The very, very worst for my family if not for me was back in the ’80s when that American DC-10 went down in Chicago. I used to fly regularly out of Chicago to LAX, on the way back from doing business in Buffalo. I was traveling that night, and if I had traveled the route I normally did I would have gone down. Luckily I reversed my route that time, but I hadn’t left an itinerary with my wife for that trip. I actually landed in L.A. without knowing about the crash and called her to let her know I was home. She had been going crazy she thought I was on the flight that crashed.

Bob Breslin

Plant Operations Manager

Ivy Hill Packaging

I flew on an America West plane last year, an MD-80 flying from Chicago to Ontario airport. At about 35,000 feet the pilot says, “Flight attendants, take your seats.” They didn’t even have time to get to their seats before the plane nose-dived.
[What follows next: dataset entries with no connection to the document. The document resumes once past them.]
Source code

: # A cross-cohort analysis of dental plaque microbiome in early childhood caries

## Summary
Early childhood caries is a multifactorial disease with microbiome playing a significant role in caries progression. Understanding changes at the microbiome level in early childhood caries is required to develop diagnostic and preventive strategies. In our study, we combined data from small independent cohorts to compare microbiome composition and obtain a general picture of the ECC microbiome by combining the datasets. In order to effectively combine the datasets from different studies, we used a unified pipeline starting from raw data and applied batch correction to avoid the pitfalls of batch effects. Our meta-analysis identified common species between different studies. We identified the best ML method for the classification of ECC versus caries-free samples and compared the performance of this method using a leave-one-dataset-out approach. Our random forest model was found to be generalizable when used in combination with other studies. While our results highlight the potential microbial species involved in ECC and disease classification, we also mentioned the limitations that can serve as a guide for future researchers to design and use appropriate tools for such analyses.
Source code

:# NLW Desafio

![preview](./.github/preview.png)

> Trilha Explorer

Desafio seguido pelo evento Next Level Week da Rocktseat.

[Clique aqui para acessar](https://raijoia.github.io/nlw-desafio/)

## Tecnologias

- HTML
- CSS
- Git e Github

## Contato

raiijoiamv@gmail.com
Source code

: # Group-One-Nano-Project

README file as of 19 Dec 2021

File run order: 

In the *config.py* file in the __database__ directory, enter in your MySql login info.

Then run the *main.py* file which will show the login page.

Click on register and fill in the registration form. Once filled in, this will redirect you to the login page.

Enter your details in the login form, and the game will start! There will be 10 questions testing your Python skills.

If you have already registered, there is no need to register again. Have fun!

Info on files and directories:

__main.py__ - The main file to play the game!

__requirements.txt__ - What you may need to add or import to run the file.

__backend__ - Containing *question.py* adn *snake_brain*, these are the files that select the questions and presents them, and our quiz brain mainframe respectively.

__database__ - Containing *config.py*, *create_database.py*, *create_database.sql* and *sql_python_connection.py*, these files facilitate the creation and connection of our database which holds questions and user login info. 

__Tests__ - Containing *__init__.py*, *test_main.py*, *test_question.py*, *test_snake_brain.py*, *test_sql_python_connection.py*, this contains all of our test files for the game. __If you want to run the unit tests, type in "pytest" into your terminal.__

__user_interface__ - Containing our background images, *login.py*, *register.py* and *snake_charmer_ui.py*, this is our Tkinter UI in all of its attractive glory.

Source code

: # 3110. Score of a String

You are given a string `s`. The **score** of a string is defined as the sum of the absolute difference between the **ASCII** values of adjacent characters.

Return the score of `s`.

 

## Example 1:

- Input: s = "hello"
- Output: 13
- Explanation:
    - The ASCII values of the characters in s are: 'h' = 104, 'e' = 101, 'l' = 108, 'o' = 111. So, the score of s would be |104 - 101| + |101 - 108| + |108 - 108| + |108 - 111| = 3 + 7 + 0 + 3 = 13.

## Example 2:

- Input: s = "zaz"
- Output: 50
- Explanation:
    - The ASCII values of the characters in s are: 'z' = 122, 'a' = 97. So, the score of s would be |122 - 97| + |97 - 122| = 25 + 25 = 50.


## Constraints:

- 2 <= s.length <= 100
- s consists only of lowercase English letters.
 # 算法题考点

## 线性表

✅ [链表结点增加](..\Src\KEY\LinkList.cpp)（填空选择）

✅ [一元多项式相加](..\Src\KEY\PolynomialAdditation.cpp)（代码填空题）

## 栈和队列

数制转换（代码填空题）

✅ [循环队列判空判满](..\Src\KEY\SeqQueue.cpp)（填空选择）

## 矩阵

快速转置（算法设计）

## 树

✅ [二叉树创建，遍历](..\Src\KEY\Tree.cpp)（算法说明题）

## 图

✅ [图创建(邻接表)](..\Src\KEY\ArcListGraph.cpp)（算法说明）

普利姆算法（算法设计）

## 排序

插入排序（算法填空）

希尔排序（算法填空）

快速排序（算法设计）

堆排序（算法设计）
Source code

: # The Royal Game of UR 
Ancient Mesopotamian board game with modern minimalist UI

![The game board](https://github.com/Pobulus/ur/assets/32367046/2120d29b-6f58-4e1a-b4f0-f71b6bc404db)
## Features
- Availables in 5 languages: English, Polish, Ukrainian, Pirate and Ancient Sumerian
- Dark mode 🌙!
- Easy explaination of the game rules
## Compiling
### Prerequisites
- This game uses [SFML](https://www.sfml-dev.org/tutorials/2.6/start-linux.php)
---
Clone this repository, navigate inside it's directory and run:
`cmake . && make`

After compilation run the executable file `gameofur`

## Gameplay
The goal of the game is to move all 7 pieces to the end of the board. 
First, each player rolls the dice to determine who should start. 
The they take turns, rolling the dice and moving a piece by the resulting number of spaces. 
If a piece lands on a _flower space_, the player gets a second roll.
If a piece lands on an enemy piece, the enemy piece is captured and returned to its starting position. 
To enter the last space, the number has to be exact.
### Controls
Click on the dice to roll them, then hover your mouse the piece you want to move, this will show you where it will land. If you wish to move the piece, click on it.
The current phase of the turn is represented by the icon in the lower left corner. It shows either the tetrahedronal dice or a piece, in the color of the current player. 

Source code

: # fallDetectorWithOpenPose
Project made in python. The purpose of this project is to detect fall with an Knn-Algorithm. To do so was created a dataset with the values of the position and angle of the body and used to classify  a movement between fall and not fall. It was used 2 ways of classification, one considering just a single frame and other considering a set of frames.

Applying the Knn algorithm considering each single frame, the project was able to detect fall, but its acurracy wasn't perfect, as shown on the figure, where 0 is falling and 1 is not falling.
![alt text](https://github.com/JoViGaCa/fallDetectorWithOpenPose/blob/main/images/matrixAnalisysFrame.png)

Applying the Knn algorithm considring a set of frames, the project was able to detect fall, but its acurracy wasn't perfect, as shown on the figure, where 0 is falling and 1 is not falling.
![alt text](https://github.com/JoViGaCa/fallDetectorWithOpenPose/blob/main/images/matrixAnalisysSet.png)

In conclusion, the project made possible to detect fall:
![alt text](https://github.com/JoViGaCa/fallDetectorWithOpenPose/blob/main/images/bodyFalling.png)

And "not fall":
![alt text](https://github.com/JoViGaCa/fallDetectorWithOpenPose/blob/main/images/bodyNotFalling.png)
Then it started thrusting in the air. The wings were shuddering side to side. It happened very quickly. The woman next to me was absolutely freaking out. The plane made an emergency landing in Des Moines, Iowa, at an airport next to an airbase. They had to fly an empty plane in from Ohio to get us home.

Alan Carsrud

Senior Lecturer

Anderson School at UCLA

I was working for the State Department in India nine years ago, and I was flying in on a propeller-driven aircraft in the middle of a monsoon. The pilot couldn’t get around it, he couldn’t get under or over it, so he just decided to go through it. We were bouncing from the turbulence, baggage and babies were flying all over the place. They had served some sort of beet paste with lunch, and it was smeared all over the walls of the plane. The plane even got struck by lightning, which we didn’t know until we got off and saw the holes in the wings. We were so disoriented that we didn’t even know when we had landed. When we got off the pilot was off the plane and he started kissing the ground. I told the State Department that I wasn’t going to fly back to Calcutta in anything less than a Boeing 737.